頂点番号 \(g_0\) と、\(01\)\(w = (w_1, \ldots, w_K)\) が与えられる。頂点の列 \((g_1, \ldots, g_K)\) があり、次の条件を満たしているという。

  • \(w_i = 1\) のとき、\(g_{i-1} \leftarrow g_i\) の辺が存在する。

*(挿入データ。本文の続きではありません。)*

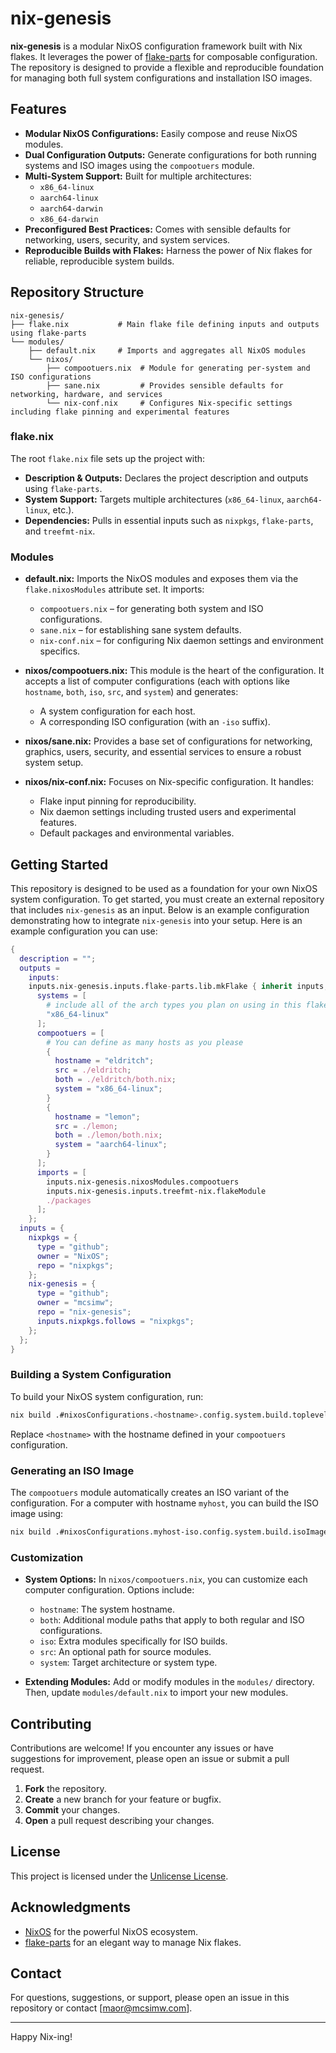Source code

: # nix-genesis

**nix-genesis** is a modular NixOS configuration framework built with Nix flakes. It leverages the power of [flake-parts](https://github.com/hercules-ci/flake-parts) for composable configuration. The repository is designed to provide a flexible and reproducible foundation for managing both full system configurations and installation ISO images.

## Features

- **Modular NixOS Configurations:** Easily compose and reuse NixOS modules.
- **Dual Configuration Outputs:** Generate configurations for both running systems and ISO images using the `compootuers` module.
- **Multi-System Support:** Built for multiple architectures:
  - `x86_64-linux`
  - `aarch64-linux`
  - `aarch64-darwin`
  - `x86_64-darwin`
- **Preconfigured Best Practices:** Comes with sensible defaults for networking, users, security, and system services.
- **Reproducible Builds with Flakes:** Harness the power of Nix flakes for reliable, reproducible system builds.

## Repository Structure

```plaintext
nix-genesis/
├── flake.nix           # Main flake file defining inputs and outputs using flake-parts
└── modules/
    ├── default.nix     # Imports and aggregates all NixOS modules
    └── nixos/
        ├── compootuers.nix  # Module for generating per-system and ISO configurations
        ├── sane.nix         # Provides sensible defaults for networking, hardware, and services
        └── nix-conf.nix     # Configures Nix-specific settings including flake pinning and experimental features
```

### flake.nix

The root `flake.nix` file sets up the project with:

- **Description & Outputs:** Declares the project description and outputs using `flake-parts`.
- **System Support:** Targets multiple architectures (`x86_64-linux`, `aarch64-linux`, etc.).
- **Dependencies:** Pulls in essential inputs such as `nixpkgs`, `flake-parts`, and `treefmt-nix`.

### Modules

- **default.nix:**
  Imports the NixOS modules and exposes them via the `flake.nixosModules` attribute set. It imports:

  - `compootuers.nix` – for generating both system and ISO configurations.
  - `sane.nix` – for establishing sane system defaults.
  - `nix-conf.nix` – for configuring Nix daemon settings and environment specifics.

- **nixos/compootuers.nix:**
  This module is the heart of the configuration. It accepts a list of computer configurations (each with options like `hostname`, `both`, `iso`, `src`, and `system`) and generates:

  - A system configuration for each host.
  - A corresponding ISO configuration (with an `-iso` suffix).

- **nixos/sane.nix:**
  Provides a base set of configurations for networking, graphics, users, security, and essential services to ensure a robust system setup.

- **nixos/nix-conf.nix:**
  Focuses on Nix-specific configuration. It handles:

  - Flake input pinning for reproducibility.
  - Nix daemon settings including trusted users and experimental features.
  - Default packages and environmental variables.

## Getting Started

This repository is designed to be used as a foundation for your own NixOS system configuration. To get started, you must create an external repository that includes `nix-genesis` as an input. Below is an example configuration demonstrating how to integrate `nix-genesis` into your setup. Here is an example configuration you can use:

```nix
{
  description = "";
  outputs =
    inputs:
    inputs.nix-genesis.inputs.flake-parts.lib.mkFlake { inherit inputs; } { 
      systems = [
        # include all of the arch types you plan on using in this flake
        "x86_64-linux"
      ];
      compootuers = [
        # You can define as many hosts as you please
        {
          hostname = "eldritch";
          src = ./eldritch;
          both = ./eldritch/both.nix;
          system = "x86_64-linux";
        }
        {
          hostname = "lemon";
          src = ./lemon;
          both = ./lemon/both.nix;
          system = "aarch64-linux";
        }
      ];
      imports = [
        inputs.nix-genesis.nixosModules.compootuers 
        inputs.nix-genesis.inputs.treefmt-nix.flakeModule 
        ./packages
      ];
    };
  inputs = {
    nixpkgs = {
      type = "github";
      owner = "NixOS";
      repo = "nixpkgs";
    };
    nix-genesis = {
      type = "github";
      owner = "mcsimw";
      repo = "nix-genesis";
      inputs.nixpkgs.follows = "nixpkgs";
    };
  };
}
```

### Building a System Configuration

To build your NixOS system configuration, run:

```bash
nix build .#nixosConfigurations.<hostname>.config.system.build.toplevel
```

Replace `<hostname>` with the hostname defined in your `compootuers` configuration.

### Generating an ISO Image

The `compootuers` module automatically creates an ISO variant of the configuration. For a computer with hostname `myhost`, you can build the ISO image using:

```bash
nix build .#nixosConfigurations.myhost-iso.config.system.build.isoImage
```

### Customization

- **System Options:**
  In `nixos/compootuers.nix`, you can customize each computer configuration. Options include:

  - `hostname`: The system hostname.
  - `both`: Additional module paths that apply to both regular and ISO configurations.
  - `iso`: Extra modules specifically for ISO builds.
  - `src`: An optional path for source modules.
  - `system`: Target architecture or system type.

- **Extending Modules:**
  Add or modify modules in the `modules/` directory. Then, update `modules/default.nix` to import your new modules.

## Contributing

Contributions are welcome! If you encounter any issues or have suggestions for improvement, please open an issue or submit a pull request.

1. **Fork** the repository.
2. **Create** a new branch for your feature or bugfix.
3. **Commit** your changes.
4. **Open** a pull request describing your changes.

## License

This project is licensed under the [Unlicense License](LICENSE).

## Acknowledgments

- [NixOS](https://nixos.org) for the powerful NixOS ecosystem.
- [flake-parts](https://github.com/hercules-ci/flake-parts) for an elegant way to manage Nix flakes.

## Contact

For questions, suggestions, or support, please open an issue in this repository or contact [[maor@mcsimw.com](mailto\:maor@mcsimw.com)].

---

Happy Nix-ing!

  • \(w_i = 0\) のとき、\(g_{i-1} \leftarrow g_i\) の辺は存在しない。

\(g_K\) としてありうるものの個数を求めよ。

$s$ から $g_0$ と $w$ を得る方法 数が現れる前の部分は無視してしまってよいです。数が現れたら、それが $g_0$ です。その後は、
  • $w_1 = 1$ なら w が追加され、$w_1 = 0$ なら何も追加されない
  • $i = 2, 3, \ldots, K$ の順に、$w_i = 1$ なら "ww が、$w_i = 0$ なら " が追加される
という構造になっています。

以下では、頂点 \(j\) から辺が出ている頂点の集合を \(S_j\) とします。

次のナイーブな DP を考えます。

  • \(\mathrm{dp}(i, j) := \, g_i = j\) となる可能性があるか

\[ \mathrm{dp}(i, j) = \begin{cases} \displaystyle \bigvee_{j' \in S_j} \mathrm{dp}(i-1, j') & (w_i = 1) \\ \displaystyle \bigvee_{j' \notin S_j} \mathrm{dp}(i-1, j') & (w_i = 0) \\ \end{cases} \]

記法について $\displaystyle \bigvee_{j' \in S_j} \mathrm{dp}(i-1, j')$ は 「$S_j$ に含まれる $j'$ すべてについて $\mathrm{dp}(i-1, j')$ の or をとったもの」つまり「$S_j$ に含まれる $j'$ のうち $\mathrm{dp}(i-1, j')$ が $1$ のものがあれば $1$、なければ $0$」ということです。

全体計算量は \(O(N^2 K)\) となり、部分点が得られます。

上の解法で時間がかかっているのは、\(j' \notin S_j\) についての遷移をしている部分です。\(j' \in S_j\) に関する遷移(辺が存在するところの遷移)だけで済ませられれば、計算量を \(O((N+M)K)\) に改善することができます。そのためには、or 演算は扱いづらいです。DP に \(01\) の情報だけでなく個数を持たせることにして、遷移を足し算にすることを考えましょう:

  • \(\mathrm{dp2}(i, j) := \, g_i = j\) であるとしたとき、\(g_{i-1}\) としてありうるものの個数(補足:個数が \(1\) 以上なら \(g_i = j\) の可能性があるといえます)

\[ \mathrm{dp2}(i, j) = \begin{cases} \displaystyle \sum_{j' \in S_j} \mathbf{1}[\mathrm{dp2}(i-1, j') > 0] & (w_i = 1) \\ \displaystyle \sum_{j' \notin S_j} \mathbf{1}[\mathrm{dp2}(i-1, j') > 0] & (w_i = 0) \\ \end{cases} \]

記法について 条件 $\mathrm{cond}$ に対し $\mathbf{1}[\mathrm{cond}]$ で $\mathrm{cond}$ が真なら $1$、偽なら $0$ を返す関数を表します。

\(w_i = 0\) の場合の遷移について、\(\displaystyle \sum_{j' \notin S_j} \mathbf{1}[\mathrm{dp2}(i-1, j') > 0] = \sum_{j' = 1}^N \mathbf{1}[\mathrm{dp2}(i-1, j') > 0] - \sum_{j' \in S_j} \mathbf{1}[\mathrm{dp2}(i-1, j') > 0]\) です。第 \(1\) 項は \(j\) によらないので前計算でき、第 \(2\) 項は \(j' \in S_j\) に関する遷移になったので、計算量は \(O((N+M)K)\) となり、満点が得られます。

発想としては、補グラフ上で DP する ABC212 E - Safety Journey に似ています。